*WORK TASK:*
Scan the data below and state the number of lines that include the word "система", adding no comment.

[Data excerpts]
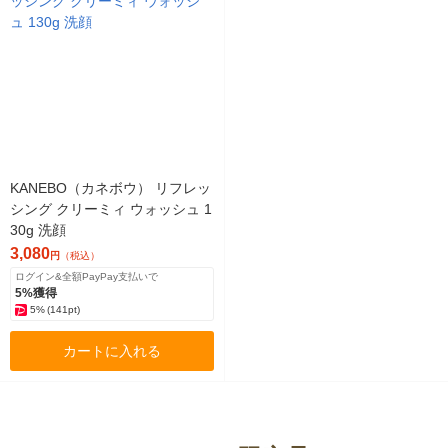
KANEBO（カネボウ） リフレッ
シング クリーミィ ウォッシュ 1
30g 洗顔
3,080
円
（税込）
ログイン&全額PayPay支払いで
5%獲得
5%
(141pt)
カートに入れる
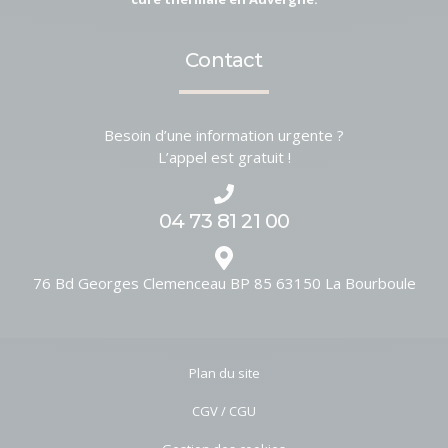
Contact
Besoin d’une information urgente ?
L’appel est gratuit !
04 73 81 21 00
76 Bd Georges Clemenceau BP 85
63150
La Bourboule
Plan du site
CGV / CGU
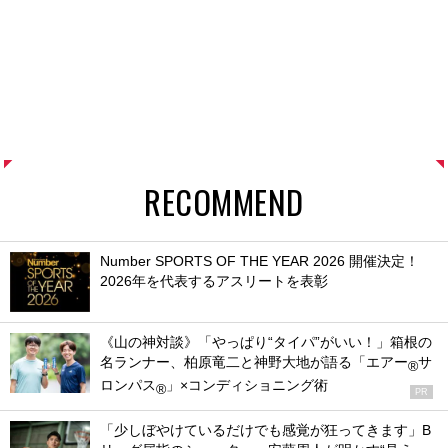
RECOMMEND
Number SPORTS OF THE YEAR 2026 開催決定！
2026年を代表するアスリートを表彰
《山の神対談》「やっぱり“タイパ”がいい！」箱根の
名ランナー、柏原竜二と神野大地が語る「エアー
サ
®
ロンパス
」×コンディショニング術
®
PR
「少しぼやけているだけでも感覚が狂ってきます」B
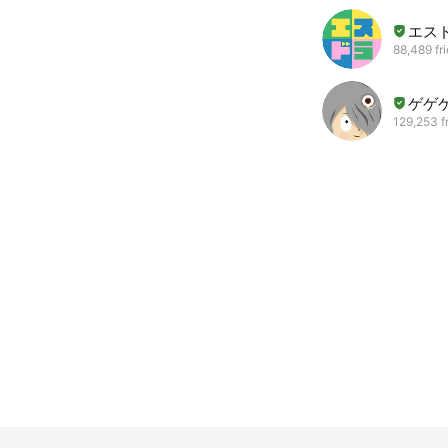
エス
88,489 fr
ゲゲ
129,253 f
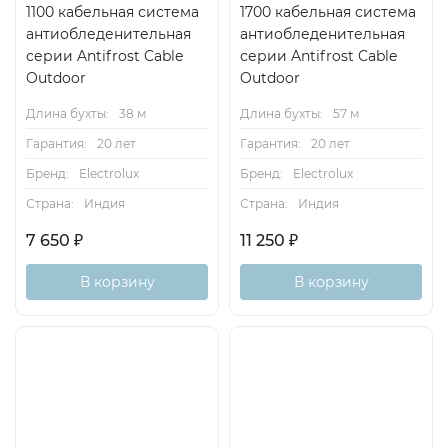
1100 кабельная система
1700 кабельная система
антиобледенительная
антиобледенительная
серии Antifrost Cable
серии Antifrost Cable
Outdoor
Outdoor
Длина бухты:
38 м
Длина бухты:
57 м
Гарантия:
20 лет
Гарантия:
20 лет
Бренд:
Electrolux
Бренд:
Electrolux
Страна:
Индия
Страна:
Индия
7 650
₽
11 250
₽
В корзину
В корзину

*TASK SOLUTION:*
2